** DOCUMENT TEXT **
_____

This also has the added benefit of avoiding deprecation warnings. driver.find_elements_by_xpath is "deprecated", which displays a warning message after running pytest. The newer driver.find_elements(By.XPATH, XPATH) avoids that, although it does add an extra import line, from selenium.webdriver.common.by import By, to the code.

_____

** DATA PROVIDED **
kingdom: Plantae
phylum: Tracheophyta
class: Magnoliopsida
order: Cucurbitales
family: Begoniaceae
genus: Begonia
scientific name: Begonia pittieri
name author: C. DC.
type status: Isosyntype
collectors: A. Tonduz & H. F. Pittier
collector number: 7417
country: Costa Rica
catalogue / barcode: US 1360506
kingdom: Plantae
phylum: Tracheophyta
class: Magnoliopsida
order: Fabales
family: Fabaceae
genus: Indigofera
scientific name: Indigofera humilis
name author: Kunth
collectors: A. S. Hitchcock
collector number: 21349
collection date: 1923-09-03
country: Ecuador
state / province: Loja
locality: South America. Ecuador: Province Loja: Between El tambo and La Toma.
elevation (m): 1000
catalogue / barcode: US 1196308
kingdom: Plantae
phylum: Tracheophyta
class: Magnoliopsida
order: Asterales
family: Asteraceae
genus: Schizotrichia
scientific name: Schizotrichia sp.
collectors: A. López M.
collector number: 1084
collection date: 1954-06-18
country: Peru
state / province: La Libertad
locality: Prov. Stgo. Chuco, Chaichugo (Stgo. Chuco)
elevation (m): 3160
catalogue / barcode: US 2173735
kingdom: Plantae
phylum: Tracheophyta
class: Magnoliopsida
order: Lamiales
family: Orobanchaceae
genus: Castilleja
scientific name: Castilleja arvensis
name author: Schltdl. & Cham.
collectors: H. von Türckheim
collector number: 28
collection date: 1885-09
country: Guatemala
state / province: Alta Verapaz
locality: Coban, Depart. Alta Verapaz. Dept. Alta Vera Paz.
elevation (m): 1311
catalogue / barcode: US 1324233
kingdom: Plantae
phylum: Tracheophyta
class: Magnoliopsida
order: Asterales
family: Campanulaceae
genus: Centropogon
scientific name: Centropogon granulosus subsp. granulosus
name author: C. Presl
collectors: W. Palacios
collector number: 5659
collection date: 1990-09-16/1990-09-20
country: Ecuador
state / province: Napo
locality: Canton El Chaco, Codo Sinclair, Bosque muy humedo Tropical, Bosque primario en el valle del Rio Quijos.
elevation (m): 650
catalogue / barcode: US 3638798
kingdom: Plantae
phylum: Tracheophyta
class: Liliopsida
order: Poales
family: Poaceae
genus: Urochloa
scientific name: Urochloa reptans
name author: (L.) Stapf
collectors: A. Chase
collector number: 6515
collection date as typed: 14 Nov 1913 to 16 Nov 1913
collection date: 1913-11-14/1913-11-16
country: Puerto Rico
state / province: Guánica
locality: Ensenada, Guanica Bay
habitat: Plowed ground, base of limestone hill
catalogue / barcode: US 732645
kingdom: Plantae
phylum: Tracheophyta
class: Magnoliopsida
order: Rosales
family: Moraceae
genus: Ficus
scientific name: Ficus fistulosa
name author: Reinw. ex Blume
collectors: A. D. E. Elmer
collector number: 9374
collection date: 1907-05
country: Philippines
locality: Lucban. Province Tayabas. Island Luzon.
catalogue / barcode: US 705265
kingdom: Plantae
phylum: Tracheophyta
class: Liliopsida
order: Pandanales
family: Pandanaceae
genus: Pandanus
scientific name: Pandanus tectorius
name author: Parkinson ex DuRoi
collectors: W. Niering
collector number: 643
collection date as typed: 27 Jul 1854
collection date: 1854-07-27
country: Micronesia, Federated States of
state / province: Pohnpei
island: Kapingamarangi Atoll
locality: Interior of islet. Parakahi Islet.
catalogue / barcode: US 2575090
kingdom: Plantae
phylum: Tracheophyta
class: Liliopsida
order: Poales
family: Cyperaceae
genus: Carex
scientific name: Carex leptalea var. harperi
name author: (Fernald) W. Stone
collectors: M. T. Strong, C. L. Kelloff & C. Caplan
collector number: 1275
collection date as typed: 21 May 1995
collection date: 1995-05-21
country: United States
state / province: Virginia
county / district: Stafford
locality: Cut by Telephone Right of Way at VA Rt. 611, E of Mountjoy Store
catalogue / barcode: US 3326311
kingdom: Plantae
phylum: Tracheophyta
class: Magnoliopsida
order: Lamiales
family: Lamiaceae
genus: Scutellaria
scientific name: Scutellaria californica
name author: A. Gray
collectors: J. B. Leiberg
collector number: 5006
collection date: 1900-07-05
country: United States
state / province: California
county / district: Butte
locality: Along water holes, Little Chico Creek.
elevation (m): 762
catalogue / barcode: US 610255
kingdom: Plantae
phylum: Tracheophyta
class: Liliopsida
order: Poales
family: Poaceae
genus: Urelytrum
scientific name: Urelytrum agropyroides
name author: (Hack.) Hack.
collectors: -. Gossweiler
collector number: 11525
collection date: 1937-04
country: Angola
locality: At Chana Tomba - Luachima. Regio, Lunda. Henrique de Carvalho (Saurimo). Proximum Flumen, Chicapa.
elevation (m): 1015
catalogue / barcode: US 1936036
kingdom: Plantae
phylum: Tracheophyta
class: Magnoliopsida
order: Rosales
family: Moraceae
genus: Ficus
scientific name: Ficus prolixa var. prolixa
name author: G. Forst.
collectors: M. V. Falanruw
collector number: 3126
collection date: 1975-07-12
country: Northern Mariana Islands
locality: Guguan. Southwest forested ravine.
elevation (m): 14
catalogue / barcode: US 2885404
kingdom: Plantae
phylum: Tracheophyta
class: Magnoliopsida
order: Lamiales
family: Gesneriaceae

_____

** ACTIVITIES **
1. Condense the paragraph of the Selenium text that begins "This also has the added benefit" into a short bulleted list that keeps its main facts.
2. Write out the Selenium text from "This also has" up to and including "to the code.", swapping "pytest" for "unittest".
The data on this page comes from a separate source unrelated to the Selenium text.

** RESULTS BY TASK **
1.
- This approach also avoids deprecation warnings.
- driver.find_elements_by_xpath is deprecated and shows a warning after running pytest.
- The newer driver.find_elements(By.XPATH, XPATH) avoids that warning.
- It needs one extra import line: from selenium.webdriver.common.by import By.

2.
This also has the added benefit of avoiding deprecation warnings. driver.find_elements_by_xpath is "deprecated", which displays a warning message after running unittest. The newer driver.find_elements(By.XPATH, XPATH) avoids that, although it does add an extra import line, from selenium.webdriver.common.by import By, to the code.